* Auftrag A
Geben Sie aus dem Text über das Museumslabor im Westend eine Stelle wortgetreu aus. Setzen Sie bei den Worten mit „Bewegte Geschichten: Özlem“ ein und enden Sie nach „dann direkt ins Stadtmuseum.“.
* Auftrag B
Beantworten Sie anhand des Textes über das Museumslabor im Westend diese Fragen:
(i) Zu welchen Uhrzeiten ist das Museumslabor werktags geöffnet?
(ii) Wie alt ist Türkán Uçar?
(iii) Was haben die Angehörigen von Theodoros Boulgarides dem Stadtmuseum überlassen?

* Textabschnitt
::::::::

Museumslabor im Westend

Bewegte Geschichten: Özlem Tetik erzählt Familiengeschichten.

(Foto: Andrea Schlaier)

Wie das aussieht, wird zurzeit im Kulturraum Köşk an der Schrenkstraße 8 vorgelebt. Elf Tage lang haben Stadtmuseum und Stadtarchiv hier das "offene Museumslabor im Westend" eingerichtet. Werktags von 15 bis 19 Uhr sind Menschen, die selbst oder deren Eltern einmal nach München zugewandert sind, aufgerufen, Accessoires ihres Lebens vorbeizubringen: Kleider, Kassetten, Schulhefte, Briefe, eben Erinnerungsgegenstände, mit denen sie eigene Geschichte verbinden, von der sie bei der Gelegenheit dann auch gleich erzählen können. An einzelnen Abenden werden die Stücke und Storys öffentlich präsentiert. Am Freitag, 14. Juli, schließlich mündet das gemeinsame Sammeln in eine Ausstellung. Im Herbst wandert diese dann direkt ins Stadtmuseum.

An einem der Präsentationsabende tritt Özlem Tetik vors Publikum. Die ausgebildete Erzählerin öffnet vor aller Ohren noch einmal die Familien-Truhe aus Walnussholz. "Özlem ist eine wichtige Person für das Projekt", sagt Natalie Bayer, "und gehört dem 2012 gegründeten Fachbeirat an, der die Migrationsgeschichte in der Stadt mitgestaltet". Im Publikum sitzt auch Türkán Uçar, im blau-weiß gestreiften Trägerkleid. Die 49-Jährige hat alte türkische Musik-Platten ihrer Eltern in einer der bereit stehenden Vitrinen ausgestellt. "Man hörte sie bei uns immer nur am Wochenende und in Gesellschaft, wir Kinder durften sie nicht anfassen, sie waren unseren Eltern heilig." Wenn der Vater die "Herz-Schmerz-Arabesken" von Orhan Gencebay aufgelegt habe, "mussten wir in unsere Zimmer gehen". Bewegt von Sehnsucht wollte er allein sein.

Museumslabor im Westend

Das Ehepaar Cenk und Türkán Uçar steuert das Deutsch-Türkisch-Lexikon und Platten der Eltern bei.

(Foto: Andrea Schlaier)

Genau solche Geschichten sind es, die Natalie Bayer und Simon Goeke suchen. Sie kümmern sich für das Stadtmuseum um das Projekt "Migration bewegt die Stadt". "Wir könnten auch in Sendling oder dem Hasenbergl mit diesem ersten Schritt beginnen, aber im Westend ist die Migrationsgeschichte noch besonders sichtbar, und außerdem sind noch viele Akteure selbst hier." Außerdem hat Bayer einen engen Kontakt zum Viertel geknüpft, seit sie über die Bedeutung des NSU-Prozesses für München geforscht und in dem Zusammenhang mit der Familie des im Westend aufgewachsenen und ermordeten Theodoros Boulgarides "gearbeitet" hat. Seine Angehörigen haben in der Folge die Lyra des Terror-Opfers dem Stadtmuseum für Ausstellungszwecke überlassen.

::::::::

* Datenauszug
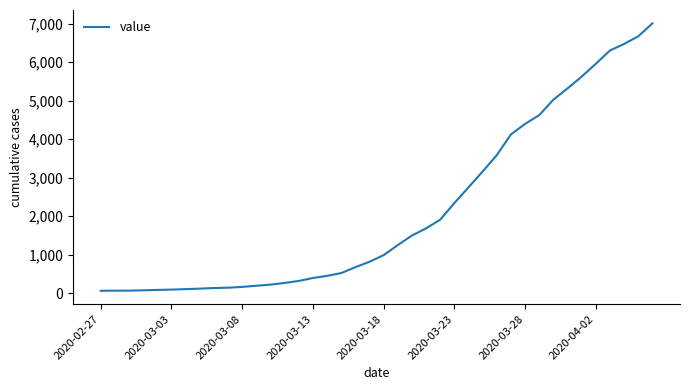

What is the greatest value displayed?

7009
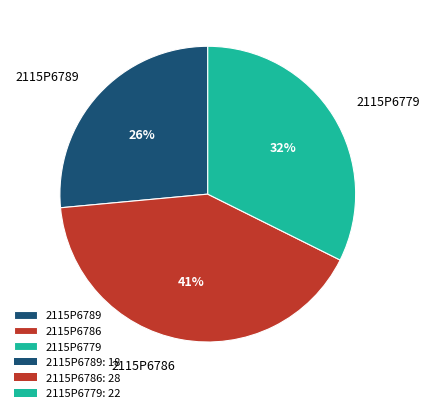

To the nearest percent, what percentage of the pie is 2115P6786?

41%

::::::::

* Antwortfeld A
Bewegte Geschichten: Özlem Tetik erzählt Familiengeschichten.

(Foto: Andrea Schlaier)

Wie das aussieht, wird zurzeit im Kulturraum Köşk an der Schrenkstraße 8 vorgelebt. Elf Tage lang haben Stadtmuseum und Stadtarchiv hier das "offene Museumslabor im Westend" eingerichtet. Werktags von 15 bis 19 Uhr sind Menschen, die selbst oder deren Eltern einmal nach München zugewandert sind, aufgerufen, Accessoires ihres Lebens vorbeizubringen: Kleider, Kassetten, Schulhefte, Briefe, eben Erinnerungsgegenstände, mit denen sie eigene Geschichte verbinden, von der sie bei der Gelegenheit dann auch gleich erzählen können. An einzelnen Abenden werden die Stücke und Storys öffentlich präsentiert. Am Freitag, 14. Juli, schließlich mündet das gemeinsame Sammeln in eine Ausstellung. Im Herbst wandert diese dann direkt ins Stadtmuseum.

* Antwortfeld B
(i) Das Museumslabor ist werktags von 15 bis 19 Uhr geöffnet.
(ii) Türkán Uçar ist 49 Jahre alt.
(iii) Sie haben dem Stadtmuseum seine Lyra für Ausstellungszwecke überlassen.